Did you grow up as part of the Cherokee Nation?
Yes. I was raised by my mother and grandmother. Higher education was a big part of what my family expected of me. My grandmother used to tell me that the most important thing in my life was what I would be able to contribute to the Nation as a whole. When I was 21, I started an internship with the Cherokee Nation in health…and [I've been there since]. I've always tried to link together better health with understanding that it's related to societal determinants—it's deeply rooted in how we live as Cherokees and within our family and community.
What kind of societal determinants are you referring to?
It's about looking at the way that we live and knowing that each of us has a responsibility to take care of one another. So how does that relate to health? First, it's about making sure basic needs are met: Is there enough food? Do you have shelter? After that, it's about watching out for one another within our community and thinking about how we can take care of one another. How are the people in our community doing? That thinking is inherent to us—in my mind, we are the original stewards of public health.
What does your job entail?
Honestly, a lot of different things. My day usually consists of meeting with different teams within Cherokee Nation—people from public housing, education, health communications, and beyond.

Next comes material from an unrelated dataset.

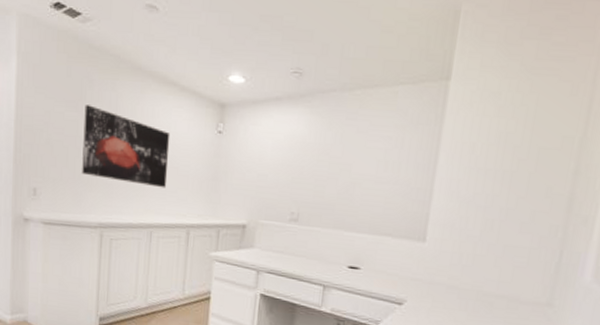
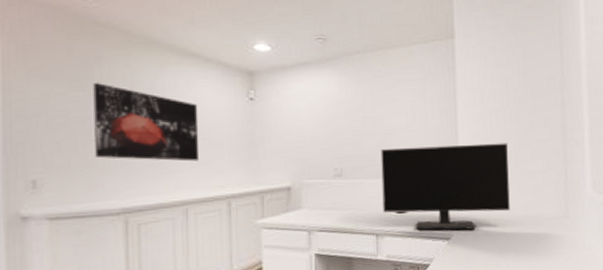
monitor: none [334,199,492,299] -> present [380,143,510,231]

My job is to help figure out how we make health a shared value across all of these programs.
In what way does working for Cherokee Nation make your job different from someone who may work for another community?
Tribal public health is a relatively new concept. I think what we do differently is we bring self-determination and self-governance to the work we do. So we look at the mainstream and what the CDC is saying we should all be doing, and we ask ourselves how we implement that by putting it through the lens of our Cherokee value system and what's going on in our community. I think that's a difference—the focus on community; we really focus on health as a way of keeping our community strong and growing for generations to come.

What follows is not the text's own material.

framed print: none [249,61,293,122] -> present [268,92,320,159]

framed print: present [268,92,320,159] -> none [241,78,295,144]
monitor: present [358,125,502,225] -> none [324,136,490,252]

Your team started implementing COVID-19 safety recommendations in February of 2020, before many other people did. What inspired you to take it seriously so early on?
I have to give credit to Chief Hoskin. We have leadership that motivates us to do our best for the people every single day. So we started looking at what other places had done during similar pandemics— even small places around the globe. We just started implementing what we could. We are a nation that has persevered. For generations, we have faced tragedy and risen above it. So I think that's why we were able to really focus early on.